Beyond The Intention-to-treat In Comparative Effectiveness Research
Background The intention-to-treat comparison is the primary, if not the only, analytic approach of many randomized clinical trials.
Purpose To review the shortcomings of intention-to-treat analyses, and of ‘as treated’ and ‘per protocol’ analyses as commonly implemented, with an emphasis on problems that are especially relevant for comparative effectiveness research.
Methods and Results In placebo-controlled randomized clinical trials, intention-to-treat analyses underestimate the treatment effect and are therefore nonconservative for both safety trials and noninferiority trials. In randomized clinical trials with an active comparator, intention-to-treat estimates can overestimate a treatment’s effect in the presence of differential adherence. In either case, there is no guarantee that an intention-to-treat analysis estimates the clinical effectiveness of treatment. Inverse probability weighting, g-estimation, and instrumental variable estimation can reduce the bias introduced by nonadherence and loss to follow-up in ‘as treated’ and ‘per protocol’ analyses.

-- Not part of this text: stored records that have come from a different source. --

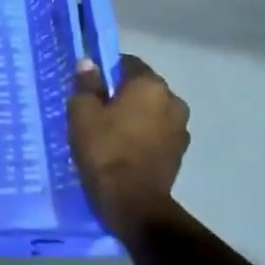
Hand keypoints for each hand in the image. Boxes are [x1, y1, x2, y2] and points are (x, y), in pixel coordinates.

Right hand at [67, 53, 189, 237]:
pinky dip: (143, 134)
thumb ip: (86, 83)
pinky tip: (125, 148)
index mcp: (150, 85)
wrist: (133, 202)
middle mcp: (173, 100)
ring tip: (111, 131)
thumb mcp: (83, 112)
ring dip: (136, 115)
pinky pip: (158, 132)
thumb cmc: (104, 150)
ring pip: (152, 111)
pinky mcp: (180, 153)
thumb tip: (89, 63)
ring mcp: (181, 128)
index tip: (89, 85)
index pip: (128, 63)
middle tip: (97, 108)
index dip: (106, 70)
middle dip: (122, 93)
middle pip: (142, 87)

Limitations These analyse require untestable assumptions, a dose-response model, and time-varying data on confounders and adherence.
Conclusions We recommend that all randomized clinical trials with substantial lack of adherence or loss to follow-up are analyzed using different methods. These include an intention-to-treat analysis to estimate the effect of assigned treatment and ‘as treated’ and ‘per protocol’ analyses to estimate the effect of treatment after appropriate adjustment via inverse probability weighting or g-estimation.